* Texte à lire *
+ + + + + + +
26-11-2024 11:44 AM Jerusalem Timing

Malgré l’exécution d’otages, peu de débat aux Etats-Unis sur les rançons

Malgré l’exécution d’otages, peu de débat aux Etats-Unis sur les rançons

Les Am6ricains accusent en privé la France et d’autres pays de financer des groupes extrémistes en payant des rançons.

Aux Etats-Unis, les récentes exécutions n'ont pas ébranlé le dogme du non-paiement de rançons en échange d'otages. Même Barack Obama a fait part de son irritation, en privé, accusant la France et d'autres pays de financer ainsi des groupes extrémistes.
   
C'est une indiscrétion livrée au New York Times. Lors de rencontres "off" avec des éditorialistes et des personnalités du sérail diplomatique, la semaine dernière, le président américain se serait agacé de l'attitude de François Hollande, qui assure que la France ne paie pas de rançons aux terroristes, alors qu'elle le fait, aurait-il lâché. La France nie officiellement le versement de rançons.
+ + + + + + +
[Enregistrements du jeu de données]

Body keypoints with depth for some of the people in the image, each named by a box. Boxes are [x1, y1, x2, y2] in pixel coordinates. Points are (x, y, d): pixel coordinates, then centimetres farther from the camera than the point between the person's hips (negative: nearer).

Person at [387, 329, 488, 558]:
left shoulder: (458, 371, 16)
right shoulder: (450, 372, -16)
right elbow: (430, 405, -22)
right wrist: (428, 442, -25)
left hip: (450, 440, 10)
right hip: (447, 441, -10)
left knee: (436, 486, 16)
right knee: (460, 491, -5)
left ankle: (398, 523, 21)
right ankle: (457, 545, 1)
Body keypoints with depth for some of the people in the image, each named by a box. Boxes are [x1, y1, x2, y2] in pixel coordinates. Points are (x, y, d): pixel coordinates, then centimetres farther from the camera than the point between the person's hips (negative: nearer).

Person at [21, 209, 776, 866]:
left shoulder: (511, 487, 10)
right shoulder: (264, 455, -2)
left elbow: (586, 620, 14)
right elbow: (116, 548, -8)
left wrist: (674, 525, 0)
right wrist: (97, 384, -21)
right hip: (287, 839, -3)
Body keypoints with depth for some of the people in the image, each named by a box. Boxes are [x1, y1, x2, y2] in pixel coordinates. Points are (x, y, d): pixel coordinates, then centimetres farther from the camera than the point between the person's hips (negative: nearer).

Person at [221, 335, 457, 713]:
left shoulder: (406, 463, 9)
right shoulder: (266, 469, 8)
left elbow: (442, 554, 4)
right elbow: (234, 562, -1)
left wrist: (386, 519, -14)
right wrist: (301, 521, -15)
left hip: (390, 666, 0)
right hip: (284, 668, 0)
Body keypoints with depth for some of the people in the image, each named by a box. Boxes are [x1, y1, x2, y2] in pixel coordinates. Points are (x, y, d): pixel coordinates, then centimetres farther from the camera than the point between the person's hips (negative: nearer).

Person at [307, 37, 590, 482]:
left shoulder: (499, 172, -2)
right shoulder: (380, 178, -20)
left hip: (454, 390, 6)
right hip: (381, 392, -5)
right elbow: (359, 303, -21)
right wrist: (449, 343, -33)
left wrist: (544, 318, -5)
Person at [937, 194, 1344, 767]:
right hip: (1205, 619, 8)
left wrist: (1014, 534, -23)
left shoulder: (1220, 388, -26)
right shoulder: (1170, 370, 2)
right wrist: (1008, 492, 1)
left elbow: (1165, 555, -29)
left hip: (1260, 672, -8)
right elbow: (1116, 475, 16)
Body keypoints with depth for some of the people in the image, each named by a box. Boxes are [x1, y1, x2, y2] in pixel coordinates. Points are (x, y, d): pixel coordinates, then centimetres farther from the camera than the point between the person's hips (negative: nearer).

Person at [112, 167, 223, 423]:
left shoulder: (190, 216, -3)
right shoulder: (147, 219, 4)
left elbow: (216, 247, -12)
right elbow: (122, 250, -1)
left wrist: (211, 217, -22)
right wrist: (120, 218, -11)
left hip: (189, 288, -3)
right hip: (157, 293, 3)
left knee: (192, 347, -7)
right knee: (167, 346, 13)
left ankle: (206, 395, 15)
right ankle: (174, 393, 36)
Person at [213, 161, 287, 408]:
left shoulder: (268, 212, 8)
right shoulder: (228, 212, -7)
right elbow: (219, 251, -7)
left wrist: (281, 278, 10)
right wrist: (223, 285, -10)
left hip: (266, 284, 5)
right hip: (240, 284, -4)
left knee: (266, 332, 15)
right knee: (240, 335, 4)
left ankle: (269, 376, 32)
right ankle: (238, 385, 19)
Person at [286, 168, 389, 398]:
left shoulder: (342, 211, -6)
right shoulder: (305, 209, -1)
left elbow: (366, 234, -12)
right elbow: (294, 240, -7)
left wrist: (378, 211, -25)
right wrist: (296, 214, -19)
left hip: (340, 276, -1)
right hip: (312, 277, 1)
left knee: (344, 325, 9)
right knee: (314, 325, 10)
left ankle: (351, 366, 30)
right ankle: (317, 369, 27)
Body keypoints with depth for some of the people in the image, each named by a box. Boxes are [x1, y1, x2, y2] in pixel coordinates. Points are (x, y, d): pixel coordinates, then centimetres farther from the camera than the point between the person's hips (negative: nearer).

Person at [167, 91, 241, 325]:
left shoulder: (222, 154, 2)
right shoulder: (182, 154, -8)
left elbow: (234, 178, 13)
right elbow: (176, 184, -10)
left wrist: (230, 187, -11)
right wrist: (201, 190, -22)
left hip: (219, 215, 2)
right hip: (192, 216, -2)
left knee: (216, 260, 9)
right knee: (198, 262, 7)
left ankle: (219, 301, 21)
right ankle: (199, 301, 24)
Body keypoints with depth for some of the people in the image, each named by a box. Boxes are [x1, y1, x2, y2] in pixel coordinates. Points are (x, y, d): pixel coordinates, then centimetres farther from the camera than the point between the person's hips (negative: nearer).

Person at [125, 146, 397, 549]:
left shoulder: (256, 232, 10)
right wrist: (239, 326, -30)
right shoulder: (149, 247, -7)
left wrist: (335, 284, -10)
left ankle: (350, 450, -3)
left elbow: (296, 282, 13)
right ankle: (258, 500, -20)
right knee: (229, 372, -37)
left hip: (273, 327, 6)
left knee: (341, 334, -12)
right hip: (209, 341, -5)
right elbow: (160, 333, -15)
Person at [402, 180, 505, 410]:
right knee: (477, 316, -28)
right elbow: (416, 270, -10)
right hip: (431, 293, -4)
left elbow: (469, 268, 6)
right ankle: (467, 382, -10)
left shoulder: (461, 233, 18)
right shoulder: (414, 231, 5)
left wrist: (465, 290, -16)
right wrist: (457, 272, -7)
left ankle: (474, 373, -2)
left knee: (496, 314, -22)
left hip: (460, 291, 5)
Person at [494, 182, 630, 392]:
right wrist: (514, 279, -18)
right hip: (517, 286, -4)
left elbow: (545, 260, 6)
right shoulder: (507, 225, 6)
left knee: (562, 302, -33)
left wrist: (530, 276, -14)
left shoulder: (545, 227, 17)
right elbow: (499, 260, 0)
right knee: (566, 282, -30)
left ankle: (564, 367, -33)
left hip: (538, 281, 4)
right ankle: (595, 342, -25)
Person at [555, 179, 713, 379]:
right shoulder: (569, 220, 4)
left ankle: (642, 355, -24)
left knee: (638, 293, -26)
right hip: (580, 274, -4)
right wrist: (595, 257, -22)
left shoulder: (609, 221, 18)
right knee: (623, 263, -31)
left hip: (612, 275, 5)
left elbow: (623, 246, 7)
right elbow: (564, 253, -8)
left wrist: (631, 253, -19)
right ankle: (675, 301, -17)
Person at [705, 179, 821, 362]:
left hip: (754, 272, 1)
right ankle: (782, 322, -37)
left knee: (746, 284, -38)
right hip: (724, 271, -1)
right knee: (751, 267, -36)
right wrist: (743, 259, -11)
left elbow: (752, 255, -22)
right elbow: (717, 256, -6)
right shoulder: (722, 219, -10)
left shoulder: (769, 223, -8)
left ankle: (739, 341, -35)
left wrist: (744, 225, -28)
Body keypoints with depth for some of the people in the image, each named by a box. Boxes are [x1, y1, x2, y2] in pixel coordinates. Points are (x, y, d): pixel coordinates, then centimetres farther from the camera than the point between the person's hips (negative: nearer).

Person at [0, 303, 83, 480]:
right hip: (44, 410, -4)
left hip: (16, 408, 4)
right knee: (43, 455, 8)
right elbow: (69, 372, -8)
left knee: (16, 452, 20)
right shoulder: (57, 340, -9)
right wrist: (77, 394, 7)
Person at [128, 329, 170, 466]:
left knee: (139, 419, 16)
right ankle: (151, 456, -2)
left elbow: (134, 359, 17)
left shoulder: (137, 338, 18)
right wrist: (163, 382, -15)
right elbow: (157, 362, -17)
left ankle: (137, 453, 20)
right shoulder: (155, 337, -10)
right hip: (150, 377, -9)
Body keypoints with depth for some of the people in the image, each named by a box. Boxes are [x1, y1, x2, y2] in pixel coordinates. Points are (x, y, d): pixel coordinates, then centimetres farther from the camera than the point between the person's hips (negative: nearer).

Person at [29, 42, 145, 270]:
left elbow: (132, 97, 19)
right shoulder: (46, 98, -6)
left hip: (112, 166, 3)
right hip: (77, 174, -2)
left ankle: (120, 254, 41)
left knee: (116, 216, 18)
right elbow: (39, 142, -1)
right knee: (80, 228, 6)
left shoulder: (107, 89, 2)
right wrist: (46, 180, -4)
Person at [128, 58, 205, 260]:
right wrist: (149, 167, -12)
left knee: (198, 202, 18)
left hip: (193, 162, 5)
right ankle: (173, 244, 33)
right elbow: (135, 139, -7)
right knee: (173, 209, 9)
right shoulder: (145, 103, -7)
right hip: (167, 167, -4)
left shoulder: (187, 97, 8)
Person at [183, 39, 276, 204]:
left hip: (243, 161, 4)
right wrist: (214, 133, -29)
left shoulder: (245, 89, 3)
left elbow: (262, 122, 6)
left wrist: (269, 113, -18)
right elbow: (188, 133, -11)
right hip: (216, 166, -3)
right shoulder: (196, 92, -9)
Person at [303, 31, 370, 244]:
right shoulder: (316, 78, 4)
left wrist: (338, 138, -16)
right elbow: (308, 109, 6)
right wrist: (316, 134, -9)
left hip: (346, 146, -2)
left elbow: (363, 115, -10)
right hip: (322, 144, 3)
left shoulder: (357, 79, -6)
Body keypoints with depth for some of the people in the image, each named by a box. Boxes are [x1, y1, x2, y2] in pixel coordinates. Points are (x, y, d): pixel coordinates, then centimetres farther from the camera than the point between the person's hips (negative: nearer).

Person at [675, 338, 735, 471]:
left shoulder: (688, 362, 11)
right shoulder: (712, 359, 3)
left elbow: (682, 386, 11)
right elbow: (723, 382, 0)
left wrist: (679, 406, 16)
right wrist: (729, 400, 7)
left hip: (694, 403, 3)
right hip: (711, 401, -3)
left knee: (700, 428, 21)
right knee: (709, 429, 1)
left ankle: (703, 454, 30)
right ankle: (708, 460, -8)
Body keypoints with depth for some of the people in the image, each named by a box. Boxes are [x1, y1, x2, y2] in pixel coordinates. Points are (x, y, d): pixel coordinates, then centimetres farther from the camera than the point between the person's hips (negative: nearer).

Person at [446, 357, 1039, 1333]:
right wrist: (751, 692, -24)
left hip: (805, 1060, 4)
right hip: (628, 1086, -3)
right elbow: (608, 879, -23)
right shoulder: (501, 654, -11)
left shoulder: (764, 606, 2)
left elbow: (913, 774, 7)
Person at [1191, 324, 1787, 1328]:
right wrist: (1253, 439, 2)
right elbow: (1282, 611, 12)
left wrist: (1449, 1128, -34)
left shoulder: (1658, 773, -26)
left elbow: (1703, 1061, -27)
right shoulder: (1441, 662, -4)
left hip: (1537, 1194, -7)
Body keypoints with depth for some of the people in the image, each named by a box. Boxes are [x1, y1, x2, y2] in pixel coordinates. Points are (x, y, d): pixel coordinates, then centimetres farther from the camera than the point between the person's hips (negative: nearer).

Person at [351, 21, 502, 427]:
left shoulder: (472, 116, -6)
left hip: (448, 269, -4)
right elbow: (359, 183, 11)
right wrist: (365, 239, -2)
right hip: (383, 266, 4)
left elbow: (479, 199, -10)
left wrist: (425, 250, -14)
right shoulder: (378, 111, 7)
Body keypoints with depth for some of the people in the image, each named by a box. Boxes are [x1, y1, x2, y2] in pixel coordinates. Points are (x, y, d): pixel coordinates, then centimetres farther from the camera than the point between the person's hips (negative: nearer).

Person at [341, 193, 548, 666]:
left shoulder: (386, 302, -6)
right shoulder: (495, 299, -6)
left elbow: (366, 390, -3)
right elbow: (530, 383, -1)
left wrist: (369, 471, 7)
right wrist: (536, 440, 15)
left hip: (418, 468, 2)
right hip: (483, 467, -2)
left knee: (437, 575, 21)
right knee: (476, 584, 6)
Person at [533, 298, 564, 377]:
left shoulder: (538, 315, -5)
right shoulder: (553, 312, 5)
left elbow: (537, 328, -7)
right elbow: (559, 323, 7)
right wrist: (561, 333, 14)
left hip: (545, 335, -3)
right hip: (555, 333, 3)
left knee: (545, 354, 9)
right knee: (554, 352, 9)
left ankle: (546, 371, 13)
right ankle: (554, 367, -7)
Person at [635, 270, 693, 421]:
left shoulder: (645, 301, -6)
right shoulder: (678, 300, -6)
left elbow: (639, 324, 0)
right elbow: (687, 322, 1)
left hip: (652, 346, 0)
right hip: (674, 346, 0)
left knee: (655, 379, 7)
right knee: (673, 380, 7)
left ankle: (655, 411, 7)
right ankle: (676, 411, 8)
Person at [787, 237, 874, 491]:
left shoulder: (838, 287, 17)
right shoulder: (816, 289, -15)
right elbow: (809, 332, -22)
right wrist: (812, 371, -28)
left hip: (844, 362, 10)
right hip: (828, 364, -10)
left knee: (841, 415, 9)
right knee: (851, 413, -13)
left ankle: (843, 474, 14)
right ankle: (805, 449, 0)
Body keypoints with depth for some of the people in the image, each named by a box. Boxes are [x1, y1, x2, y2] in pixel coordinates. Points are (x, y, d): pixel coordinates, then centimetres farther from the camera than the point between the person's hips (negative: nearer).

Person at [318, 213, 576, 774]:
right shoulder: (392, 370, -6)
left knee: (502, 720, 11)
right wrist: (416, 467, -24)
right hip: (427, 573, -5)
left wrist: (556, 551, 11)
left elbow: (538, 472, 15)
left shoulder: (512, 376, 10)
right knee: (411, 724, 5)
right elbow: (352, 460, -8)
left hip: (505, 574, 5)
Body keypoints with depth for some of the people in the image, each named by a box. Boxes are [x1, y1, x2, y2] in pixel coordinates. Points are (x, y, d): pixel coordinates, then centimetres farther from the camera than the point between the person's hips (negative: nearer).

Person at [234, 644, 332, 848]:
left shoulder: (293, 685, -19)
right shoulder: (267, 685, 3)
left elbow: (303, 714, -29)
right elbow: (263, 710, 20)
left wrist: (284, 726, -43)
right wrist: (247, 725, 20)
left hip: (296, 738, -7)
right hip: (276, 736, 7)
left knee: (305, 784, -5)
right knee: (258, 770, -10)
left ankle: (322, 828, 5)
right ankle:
+ + + + + + +
* Activité 1 *
D'après le texte, pourquoi Barack Obama se serait-il agacé de l'attitude de François Hollande ? Répondez en une à trois phrases.
* Activité 2 *
Indiquez, s'il vous plaît, si chacune des affirmations suivantes concorde avec le texte. Répondez par oui ou par non et citez les mots du texte qui tranchent.
(a) Les propos prêtés à Barack Obama proviennent d'une indiscrétion faite au New York Times.
(b) La France reconnaît officiellement verser des rançons.
(c) Les récentes exécutions ont ébranlé, aux États-Unis, le dogme du non-paiement de rançons.

* Réponse écrite 1 *
François Hollande assure que la France ne paie pas de rançons aux terroristes, alors qu'elle le fait, aurait lâché Barack Obama. En payant ces rançons, la France financerait des groupes extrémistes.

* Réponse écrite 2 *
(a) Oui : « C'est une indiscrétion livrée au New York Times. »
(b) Non : « La France nie officiellement le versement de rançons. »
(c) Non : « les récentes exécutions n'ont pas ébranlé le dogme du non-paiement de rançons en échange d'otages. »